A. V. Knyazev
January, 2000
URN = ncstrl.cudenver_ccm/UCD-CCM-149
URL =
http://cs-tr.cs.cornell.edu:80/Dienst/UI/1.0/Display/ncstrl.cudenver_ccm/UCD-CCM-149
Abstract: We describe new algorithms of the Locally Optimal Block
Preconditioned Conjugate Gradient (LOBPCG) Method for symmetric eigenvalue
problems, based on a local optimization of a three-term recurrence. To be
able to compare numerically different methods in the class, with different
preconditioners, we suggest a common system of model tests, using random
preconditioners and initial guesses. As the ``ideal'' control algorithm, we
propose the standard preconditioned conjugate gradient method for finding an
eigenvector as an element of the null--space of the corresponding homogeneous
system of linear equations under the assumption that the eigenvalue is known.

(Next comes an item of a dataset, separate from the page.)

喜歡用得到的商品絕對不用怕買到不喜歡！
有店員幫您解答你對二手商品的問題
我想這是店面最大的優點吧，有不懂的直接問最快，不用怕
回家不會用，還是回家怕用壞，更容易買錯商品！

We recommend that every new preconditioned eigensolver be compared with this
``ideal'' algorithm on our model test problems in terms of the speed of
convergence, costs of every iterations and memory requirements. We provide
such comparison for our LOBPCG Method. Numerical results establish that our
algorithm is practically as efficient as the ``ideal'' algorithm when the same
preconditioner is used in both methods. We also show numerically that the
LOBPCG Method provides approximations to first eigenpairs of about the same
quality as those by the much more expensive global optimization method on the
same generalized block Krylov subspace. Finally, direct numerical
comparisons with the Jacobi--Davidson method show that our method is
more robust and converges almost two times faster.